Of secret gatherings in vast temples of old Mexico, and by dim altars
of forgotten cities in the heart of great forests in South America.
Of rites of inconceivable horror in the fastnesses of Patagonia.
Of … Here I once more pulled myself up. Such thoughts were no
kind of proper preparation for what I might have to endure. My work
that night was to be based on love, on hope, on self-sacrifice for
the woman who in all the world was the closest to my heart, whose
future I was to share, whether that sharing might lead me to Hell or
Heaven. The hand which undertook such a task must have no trembling.
Still, those horrible memories had, I am bound to say, a useful part
in my preparation for the ordeal. They were of fact which I had
seen, of which I had myself been in part a sharer, and which I had
survived. With such experiences behind me, could there be aught
before me more dreadful? …
Moreover, if the coming ordeal was of supernatural or superhuman
order, could it transcend in living horror the vilest and most
desperate acts of the basest men? …
With renewed courage I felt my way before me, till my sense of touch
told me that I was at the screen behind which lay the stair to the
Crypt.
There I waited, silent, still.
My own part was done, so far as I knew how to do it. Beyond this,
what was to come was, so far as I knew, beyond my own control. I had
done what I could; the rest must come from others. I had exactly
obeyed my instructions, fulfilled my warranty to the utmost in my
knowledge and power. There was, therefore, left for me in the
present nothing but to wait.
It is a peculiarity of absolute darkness that it creates its own
reaction. The eye, wearied of the blackness, begins to imagine forms
of light. How far this is effected by imagination pure and simple I
know not. It may be that nerves have their own senses that bring
thought to the depository common to all the human functions, but,
whatever may be the mechanism or the objective, the darkness seems to
people itself with luminous entities.
So was it with me as I stood lonely in the dark, silent church. Here
and there seemed to flash tiny points of light.
In the same way the silence began to be broken now and again by
strange muffled sounds—the suggestion of sounds rather than actual
vibrations.

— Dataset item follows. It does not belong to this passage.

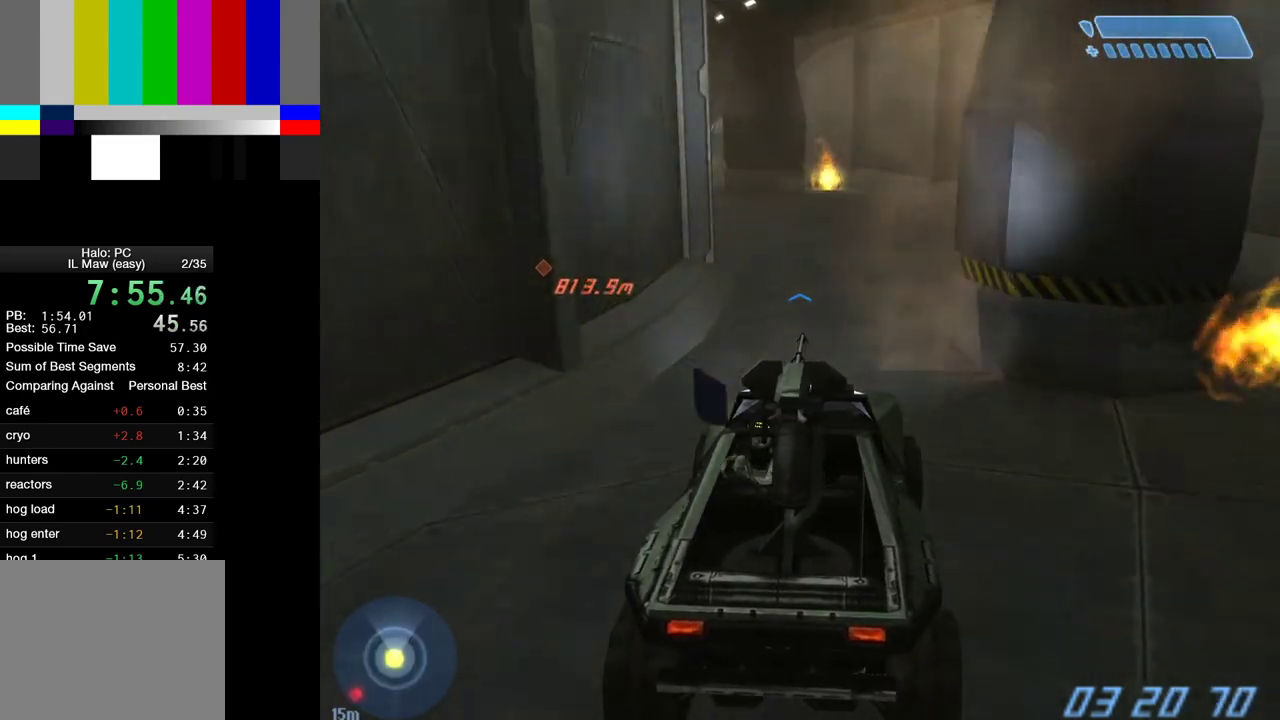
{"keys": ["w"], "mouse": [], "events": []}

These were all at first of the minor importance of
movement—rustlings, creakings, faint stirrings, fainter breathings.
Presently, when I had somewhat recovered from the sort of hypnotic
trance to which the darkness and stillness had during the time of
waiting reduced me, I looked around in wonder.
The phantoms of light and sound seemed to have become real. There
were most certainly actual little points of light in places—not
enough to see details by, but quite sufficient to relieve the utter
gloom. I thought—though it may have been a mingling of recollection
and imagination—that I could distinguish the outlines of the church;
certainly the great altar-screen was dimly visible. Instinctively I
looked up—and thrilled. There, hung high above me, was, surely
enough, a great Greek Cross, outlined by tiny points of light.
I lost myself in wonder, and stood still, in a purely receptive mood,
unantagonistic to aught, willing for whatever might come, ready for
all things, in rather a negative than a positive mood—a mood which
has an aspect of spiritual meekness. This is the true spirit of the
neophyte, and, though I did not think of it at the time, the proper
attitude for what is called by the Church in whose temple I stood a
“neo-nymph.”
As the light grew a little in power, though never increasing enough
for distinctness, I saw dimly before me a table on which rested a
great open book, whereon were laid two rings—one of sliver, the
other of gold—and two crowns wrought of flowers, bound at the
joining of their stems with tissue—one of gold, the other of silver.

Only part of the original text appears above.